#### [YOUR ASSIGNMENT]
Copy every line in the listing that contains "optical".
Content starts
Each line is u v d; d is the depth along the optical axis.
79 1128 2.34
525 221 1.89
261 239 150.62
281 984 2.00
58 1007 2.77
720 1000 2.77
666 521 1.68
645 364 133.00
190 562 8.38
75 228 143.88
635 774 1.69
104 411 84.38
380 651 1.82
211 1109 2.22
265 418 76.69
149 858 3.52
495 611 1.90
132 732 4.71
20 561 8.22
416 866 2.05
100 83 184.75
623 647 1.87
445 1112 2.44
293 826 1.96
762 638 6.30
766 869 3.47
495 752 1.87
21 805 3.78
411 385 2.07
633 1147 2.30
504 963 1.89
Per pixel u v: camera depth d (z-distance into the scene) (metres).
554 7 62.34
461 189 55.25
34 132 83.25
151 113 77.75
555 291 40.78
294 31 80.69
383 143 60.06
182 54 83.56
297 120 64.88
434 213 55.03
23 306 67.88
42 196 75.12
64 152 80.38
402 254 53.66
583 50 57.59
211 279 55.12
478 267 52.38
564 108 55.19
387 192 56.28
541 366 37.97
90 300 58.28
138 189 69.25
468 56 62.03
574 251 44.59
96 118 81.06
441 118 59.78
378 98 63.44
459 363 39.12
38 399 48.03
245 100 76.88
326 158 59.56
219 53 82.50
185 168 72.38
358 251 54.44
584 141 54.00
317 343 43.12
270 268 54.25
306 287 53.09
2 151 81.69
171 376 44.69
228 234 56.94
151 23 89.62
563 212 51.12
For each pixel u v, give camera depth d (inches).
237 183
Content ends
Content starts
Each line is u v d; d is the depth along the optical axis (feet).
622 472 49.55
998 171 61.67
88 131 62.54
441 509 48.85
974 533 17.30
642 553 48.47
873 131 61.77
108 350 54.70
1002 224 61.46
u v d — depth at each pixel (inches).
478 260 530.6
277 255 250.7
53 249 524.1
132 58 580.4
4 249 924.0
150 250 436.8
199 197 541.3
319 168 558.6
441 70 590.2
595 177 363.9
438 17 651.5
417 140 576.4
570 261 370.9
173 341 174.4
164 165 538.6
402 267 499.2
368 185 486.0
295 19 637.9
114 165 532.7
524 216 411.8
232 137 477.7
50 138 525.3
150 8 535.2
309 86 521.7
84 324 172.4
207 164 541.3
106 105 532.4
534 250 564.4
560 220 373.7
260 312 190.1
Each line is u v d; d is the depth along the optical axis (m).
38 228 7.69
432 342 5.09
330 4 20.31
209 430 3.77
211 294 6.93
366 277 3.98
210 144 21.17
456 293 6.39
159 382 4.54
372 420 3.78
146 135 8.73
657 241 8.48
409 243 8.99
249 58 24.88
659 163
Content ends
#### [RESULT OF THIS EXERCISE]
Each line is u v d; d is the depth along the optical axis.
Each line is u v d; d is the depth along the optical axis (feet).
Each line is u v d; d is the depth along the optical axis (m).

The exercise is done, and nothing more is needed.